• _THE TASK_
Go to the line holding "index dip: (286, 362)" in the entries below and write out exactly every line down to and including the line holding "thumb mcp: (474, 712)".

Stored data
--- --- ---
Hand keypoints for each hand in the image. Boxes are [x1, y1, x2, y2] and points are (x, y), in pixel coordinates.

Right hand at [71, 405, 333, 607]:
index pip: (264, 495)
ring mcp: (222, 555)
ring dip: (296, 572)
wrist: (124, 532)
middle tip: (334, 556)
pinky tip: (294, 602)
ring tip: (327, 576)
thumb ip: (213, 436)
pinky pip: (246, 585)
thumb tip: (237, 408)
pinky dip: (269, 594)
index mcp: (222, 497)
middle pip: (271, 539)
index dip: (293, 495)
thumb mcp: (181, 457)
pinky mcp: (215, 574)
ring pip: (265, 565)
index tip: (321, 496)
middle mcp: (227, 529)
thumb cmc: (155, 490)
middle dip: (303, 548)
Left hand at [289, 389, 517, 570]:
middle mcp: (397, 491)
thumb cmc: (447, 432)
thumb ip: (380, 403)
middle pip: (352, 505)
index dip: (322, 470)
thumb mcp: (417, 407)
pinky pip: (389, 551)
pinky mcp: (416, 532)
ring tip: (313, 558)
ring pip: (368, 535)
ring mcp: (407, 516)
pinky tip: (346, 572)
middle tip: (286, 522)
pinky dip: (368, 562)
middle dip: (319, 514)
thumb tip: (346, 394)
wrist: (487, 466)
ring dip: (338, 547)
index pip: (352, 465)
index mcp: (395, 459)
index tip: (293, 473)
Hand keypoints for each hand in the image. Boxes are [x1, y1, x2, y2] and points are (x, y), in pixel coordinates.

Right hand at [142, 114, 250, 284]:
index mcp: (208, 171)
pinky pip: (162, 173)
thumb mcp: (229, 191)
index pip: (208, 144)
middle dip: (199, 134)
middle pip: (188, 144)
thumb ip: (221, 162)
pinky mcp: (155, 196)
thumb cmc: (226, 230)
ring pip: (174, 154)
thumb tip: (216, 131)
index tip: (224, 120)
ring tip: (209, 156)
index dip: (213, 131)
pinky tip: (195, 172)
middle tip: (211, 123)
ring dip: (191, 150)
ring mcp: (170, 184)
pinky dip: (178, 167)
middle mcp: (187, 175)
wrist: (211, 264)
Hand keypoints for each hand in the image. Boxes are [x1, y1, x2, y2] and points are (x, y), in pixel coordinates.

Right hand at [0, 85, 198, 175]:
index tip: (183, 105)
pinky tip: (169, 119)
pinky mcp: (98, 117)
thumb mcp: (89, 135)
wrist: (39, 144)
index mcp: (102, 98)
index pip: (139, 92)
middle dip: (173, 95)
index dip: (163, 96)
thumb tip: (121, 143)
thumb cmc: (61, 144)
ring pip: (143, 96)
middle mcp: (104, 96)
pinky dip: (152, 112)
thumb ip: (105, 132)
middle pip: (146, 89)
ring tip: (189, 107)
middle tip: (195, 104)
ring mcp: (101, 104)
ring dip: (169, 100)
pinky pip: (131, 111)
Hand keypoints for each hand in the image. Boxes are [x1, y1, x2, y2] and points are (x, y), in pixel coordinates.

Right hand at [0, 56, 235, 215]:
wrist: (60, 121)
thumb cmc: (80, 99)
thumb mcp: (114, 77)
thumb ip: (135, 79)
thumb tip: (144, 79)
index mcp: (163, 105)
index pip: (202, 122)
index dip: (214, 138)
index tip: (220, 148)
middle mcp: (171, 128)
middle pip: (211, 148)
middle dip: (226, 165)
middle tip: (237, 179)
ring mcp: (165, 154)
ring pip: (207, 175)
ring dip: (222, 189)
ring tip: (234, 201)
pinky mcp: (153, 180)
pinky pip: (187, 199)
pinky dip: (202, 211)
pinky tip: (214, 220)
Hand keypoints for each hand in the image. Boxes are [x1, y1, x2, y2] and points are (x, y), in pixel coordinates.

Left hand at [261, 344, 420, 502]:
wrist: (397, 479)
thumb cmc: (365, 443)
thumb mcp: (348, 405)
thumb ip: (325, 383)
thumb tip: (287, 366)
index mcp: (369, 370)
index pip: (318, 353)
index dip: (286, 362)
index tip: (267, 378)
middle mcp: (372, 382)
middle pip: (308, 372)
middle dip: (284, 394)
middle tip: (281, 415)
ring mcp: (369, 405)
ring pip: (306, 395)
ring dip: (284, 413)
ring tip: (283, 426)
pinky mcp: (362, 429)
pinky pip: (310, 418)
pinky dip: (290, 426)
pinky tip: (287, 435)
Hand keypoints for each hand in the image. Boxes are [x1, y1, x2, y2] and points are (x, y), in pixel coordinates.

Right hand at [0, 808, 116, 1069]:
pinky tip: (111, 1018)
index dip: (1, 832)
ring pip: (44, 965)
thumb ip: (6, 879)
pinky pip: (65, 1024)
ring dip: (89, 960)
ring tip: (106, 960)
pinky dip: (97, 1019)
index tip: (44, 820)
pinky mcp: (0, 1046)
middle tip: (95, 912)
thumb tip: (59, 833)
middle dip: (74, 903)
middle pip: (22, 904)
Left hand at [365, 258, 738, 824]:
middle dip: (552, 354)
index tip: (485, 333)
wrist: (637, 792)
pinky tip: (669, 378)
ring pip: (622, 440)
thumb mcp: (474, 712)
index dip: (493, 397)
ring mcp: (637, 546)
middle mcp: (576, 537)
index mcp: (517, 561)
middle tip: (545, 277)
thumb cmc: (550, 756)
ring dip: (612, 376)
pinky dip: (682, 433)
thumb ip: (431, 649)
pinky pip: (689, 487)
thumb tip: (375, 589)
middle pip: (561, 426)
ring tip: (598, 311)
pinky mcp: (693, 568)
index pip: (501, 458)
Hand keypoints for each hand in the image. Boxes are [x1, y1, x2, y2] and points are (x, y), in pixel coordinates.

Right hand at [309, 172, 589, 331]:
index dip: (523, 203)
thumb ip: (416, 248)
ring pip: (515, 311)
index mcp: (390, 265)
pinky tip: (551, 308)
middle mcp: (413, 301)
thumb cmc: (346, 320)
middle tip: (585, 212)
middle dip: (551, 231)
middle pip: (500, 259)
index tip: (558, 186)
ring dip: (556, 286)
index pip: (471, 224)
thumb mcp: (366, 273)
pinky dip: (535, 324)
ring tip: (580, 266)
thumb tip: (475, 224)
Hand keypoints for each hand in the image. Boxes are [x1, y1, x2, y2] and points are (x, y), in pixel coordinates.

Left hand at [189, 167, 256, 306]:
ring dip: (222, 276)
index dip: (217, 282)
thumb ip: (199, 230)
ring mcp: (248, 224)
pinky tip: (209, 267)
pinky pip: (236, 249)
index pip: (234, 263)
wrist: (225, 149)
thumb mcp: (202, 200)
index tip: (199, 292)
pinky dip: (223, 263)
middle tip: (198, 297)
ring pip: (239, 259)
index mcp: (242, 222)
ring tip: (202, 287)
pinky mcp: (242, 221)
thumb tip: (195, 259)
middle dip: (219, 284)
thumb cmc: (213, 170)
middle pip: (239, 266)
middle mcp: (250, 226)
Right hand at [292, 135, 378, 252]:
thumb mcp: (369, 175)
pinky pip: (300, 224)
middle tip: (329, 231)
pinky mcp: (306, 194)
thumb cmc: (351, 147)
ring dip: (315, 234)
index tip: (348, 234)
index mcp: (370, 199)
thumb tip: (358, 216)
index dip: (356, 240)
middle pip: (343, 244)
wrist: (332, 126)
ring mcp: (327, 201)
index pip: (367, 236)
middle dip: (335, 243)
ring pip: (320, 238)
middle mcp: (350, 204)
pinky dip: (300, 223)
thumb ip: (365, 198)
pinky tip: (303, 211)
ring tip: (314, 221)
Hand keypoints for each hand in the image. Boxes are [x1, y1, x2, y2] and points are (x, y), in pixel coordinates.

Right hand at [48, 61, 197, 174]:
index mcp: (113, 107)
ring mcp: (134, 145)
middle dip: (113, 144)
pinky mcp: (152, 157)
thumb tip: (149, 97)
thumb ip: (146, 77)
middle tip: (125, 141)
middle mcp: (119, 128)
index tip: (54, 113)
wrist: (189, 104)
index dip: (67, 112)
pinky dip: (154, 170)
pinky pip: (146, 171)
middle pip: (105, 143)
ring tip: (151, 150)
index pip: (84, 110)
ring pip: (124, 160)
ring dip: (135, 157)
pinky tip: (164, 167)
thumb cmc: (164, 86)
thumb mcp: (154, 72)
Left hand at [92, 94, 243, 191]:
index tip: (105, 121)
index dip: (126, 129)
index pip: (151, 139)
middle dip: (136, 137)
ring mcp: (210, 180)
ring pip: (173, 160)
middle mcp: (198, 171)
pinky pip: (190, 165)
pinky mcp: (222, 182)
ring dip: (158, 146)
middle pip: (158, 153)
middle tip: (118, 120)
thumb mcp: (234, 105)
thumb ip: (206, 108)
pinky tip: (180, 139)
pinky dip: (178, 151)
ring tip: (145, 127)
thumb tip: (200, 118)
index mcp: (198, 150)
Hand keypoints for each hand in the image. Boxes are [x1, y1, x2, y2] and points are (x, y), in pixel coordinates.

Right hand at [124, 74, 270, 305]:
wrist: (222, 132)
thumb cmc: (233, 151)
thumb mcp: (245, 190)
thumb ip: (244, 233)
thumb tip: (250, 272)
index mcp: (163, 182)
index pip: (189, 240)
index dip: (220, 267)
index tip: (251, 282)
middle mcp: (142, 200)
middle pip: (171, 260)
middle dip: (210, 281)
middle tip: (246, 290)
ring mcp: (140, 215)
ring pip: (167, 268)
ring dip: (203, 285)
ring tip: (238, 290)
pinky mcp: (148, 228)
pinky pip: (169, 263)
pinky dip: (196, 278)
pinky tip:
--- --- ---
• _WRITTEN ANSWER_
index dip: (286, 362)
index tip: (267, 378)
middle mcp: (372, 382)
middle pip: (308, 372)
middle dip: (284, 394)
middle tip: (281, 415)
ring mcp: (369, 405)
ring pip: (306, 395)
ring dip: (284, 413)
ring tip: (283, 426)
pinky mcp: (362, 429)
pinky pip: (310, 418)
pinky dip: (290, 426)
pinky tip: (287, 435)
Hand keypoints for each hand in the image. Boxes are [x1, y1, x2, y2] and points are (x, y), in pixel coordinates.

Right hand at [0, 808, 116, 1069]:
pinky tip: (111, 1018)
index dip: (1, 832)
ring pip: (44, 965)
thumb ip: (6, 879)
pinky pip: (65, 1024)
ring dip: (89, 960)
ring tip: (106, 960)
pinky dip: (97, 1019)
index tip: (44, 820)
pinky mcp: (0, 1046)
middle tip: (95, 912)
thumb tip: (59, 833)
middle dip: (74, 903)
middle pip: (22, 904)
Left hand at [365, 258, 738, 824]:
middle dip: (552, 354)
index tip: (485, 333)
wrist: (637, 792)
pinky tip: (669, 378)
ring pip: (622, 440)
thumb mcp: (474, 712)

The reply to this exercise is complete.